## Exercise brief
Skip the pictures, and retype the data below in full, exactly.

Page segmentation data
• • • • • • •

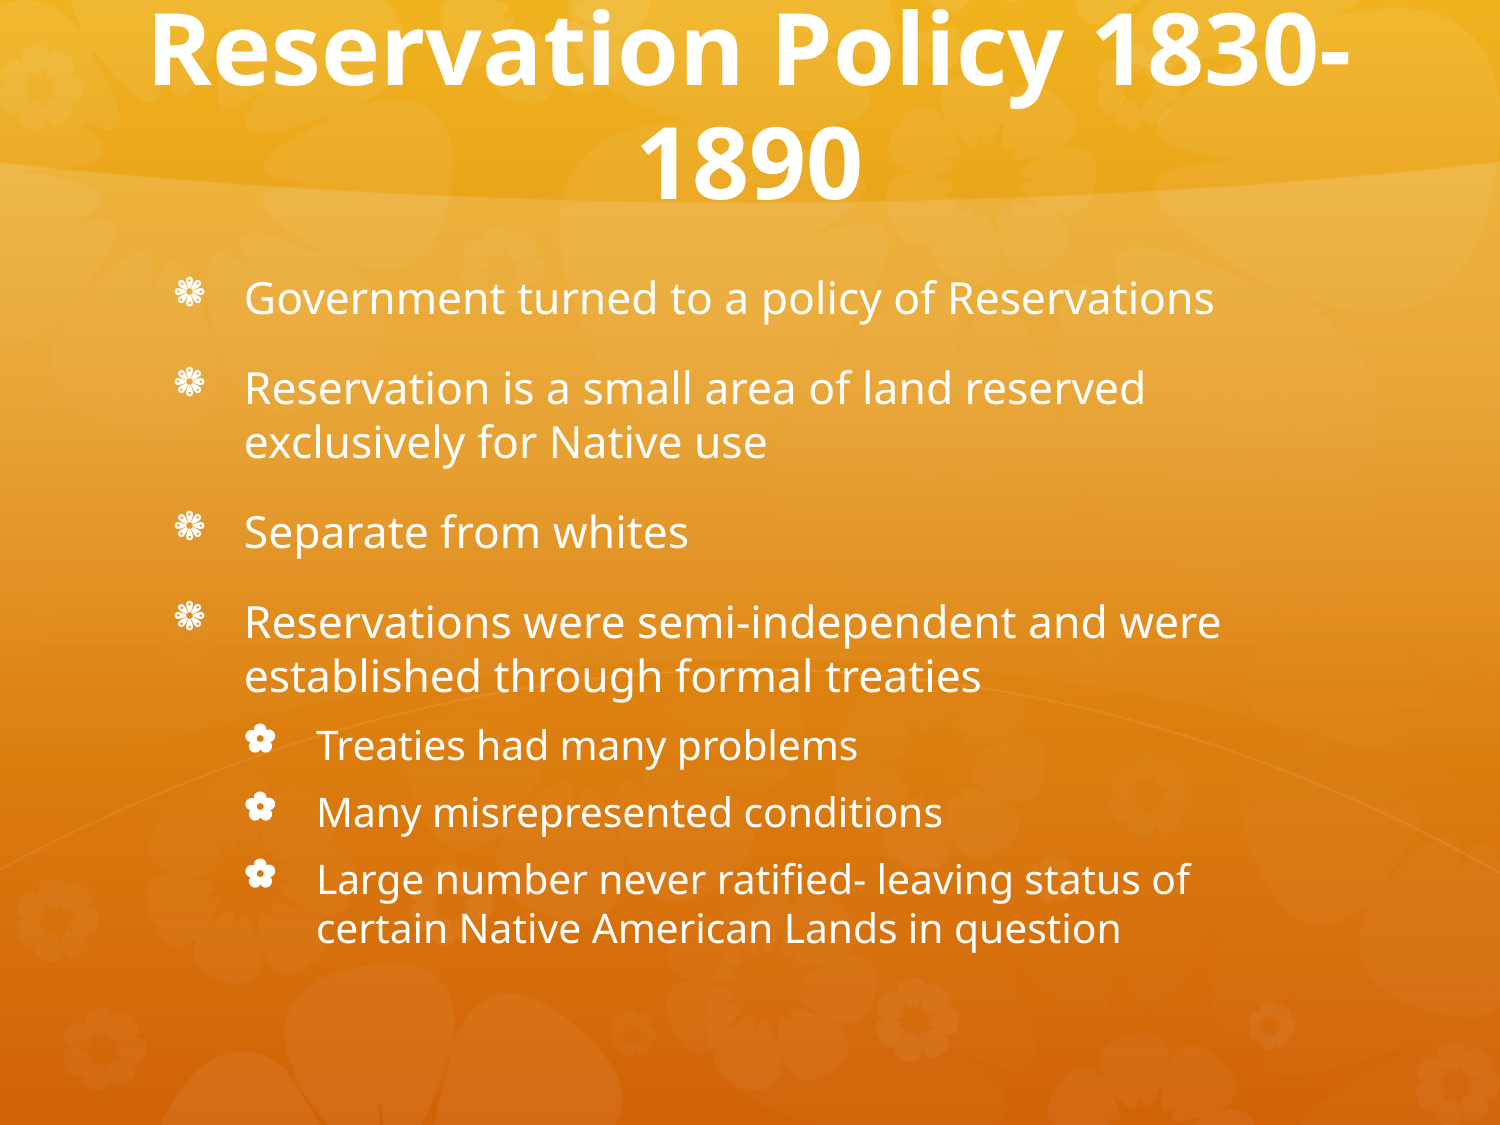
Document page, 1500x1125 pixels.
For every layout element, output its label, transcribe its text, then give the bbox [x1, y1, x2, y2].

list Government turned to a policy of Reservations Reservation is a small area of land reserved exclusively for Native use Separate from whites Reservations were semi-independent and were established through formal treaties Treaties had many problems Many misrepresented conditions Large number never ratified- leaving status of certain Native American Lands in question [156, 262, 1344, 967]
picture [0, 0, 1500, 1125]
title Reservation Policy 1830-1890 [127, 14, 1372, 203]
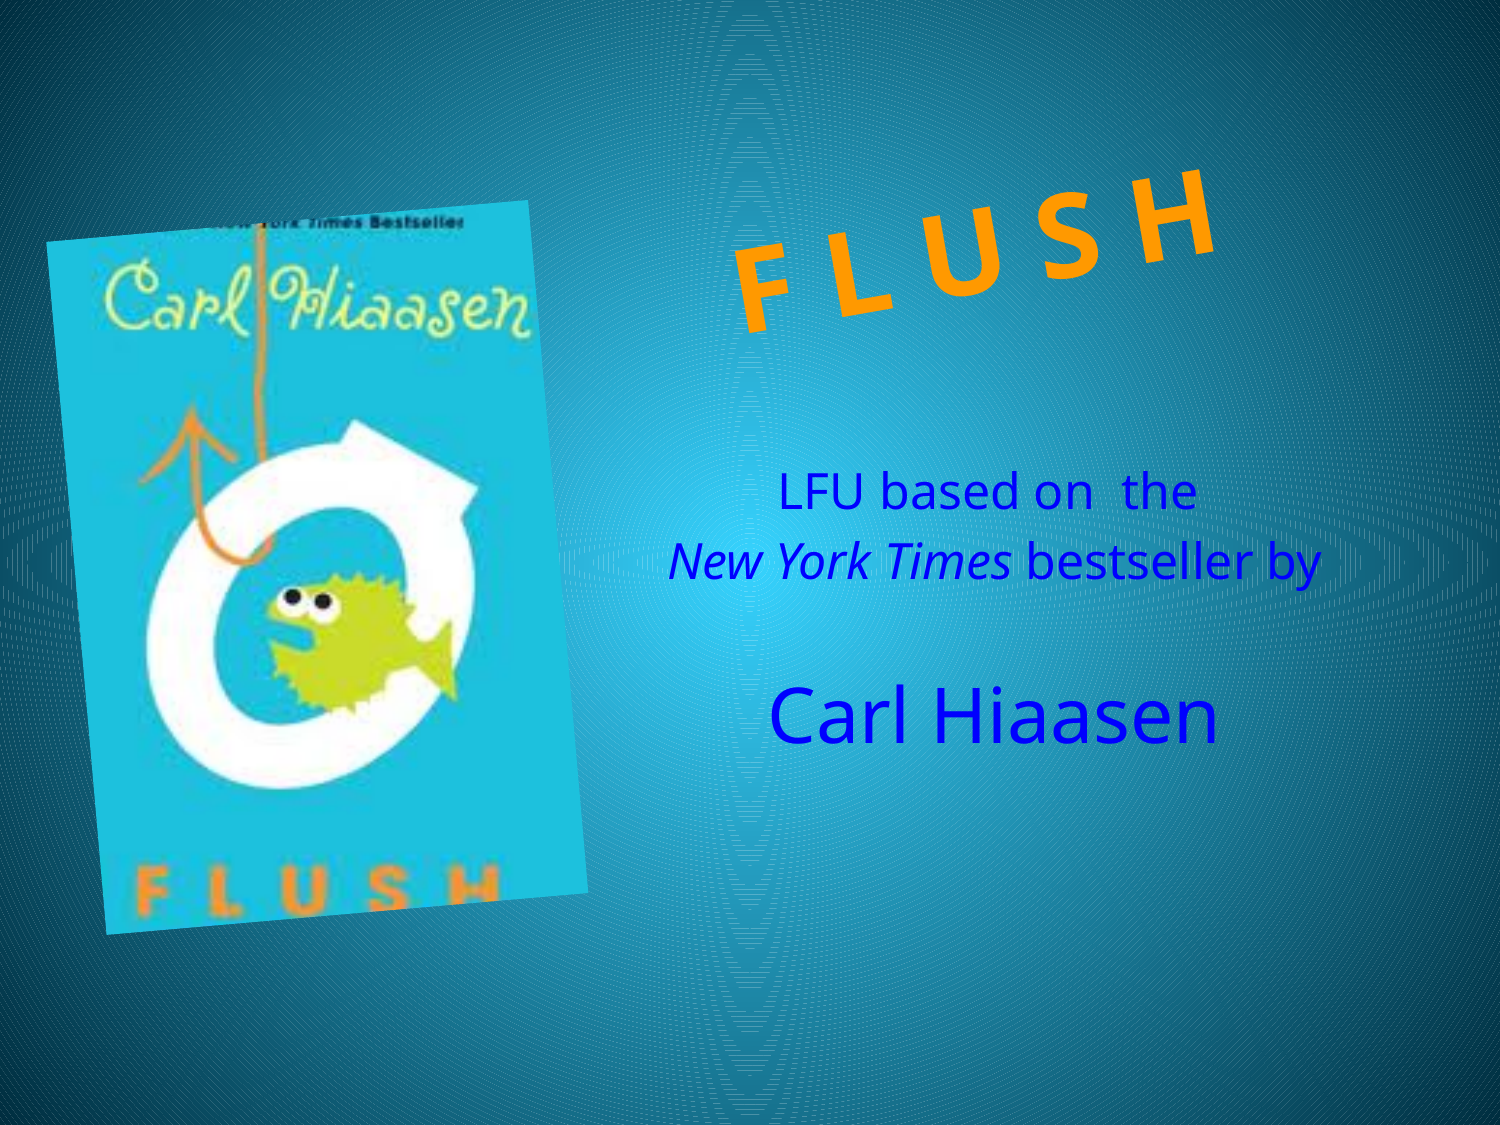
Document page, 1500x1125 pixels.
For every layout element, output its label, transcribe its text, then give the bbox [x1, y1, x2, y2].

text_box [46, 200, 553, 935]
subtitle LFU based on the New York Times bestseller by Carl Hiaasen [553, 451, 1447, 938]
title F L U S H [529, 62, 1446, 392]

• • • • • • •

## Output of the exercise
Document page, 1500x1125 pixels.
For every layout element, output its label, transcribe its text, then give the bbox [x1, y1, x2, y2].

list Government turned to a policy of Reservations Reservation is a small area of land reserved exclusively for Native use Separate from whites Reservations were semi-independent and were established through formal treaties Treaties had many problems Many misrepresented conditions Large number never ratified- leaving status of certain Native American Lands in question [156, 262, 1344, 967]
picture [0, 0, 1500, 1125]
title Reservation Policy 1830-1890 [127, 14, 1372, 203]
Document page, 1500x1125 pixels.
For every layout element, output its label, transcribe its text, then give the bbox [x1, y1, x2, y2].

text_box [46, 200, 553, 935]
subtitle LFU based on the New York Times bestseller by Carl Hiaasen [553, 451, 1447, 938]
title F L U S H [529, 62, 1446, 392]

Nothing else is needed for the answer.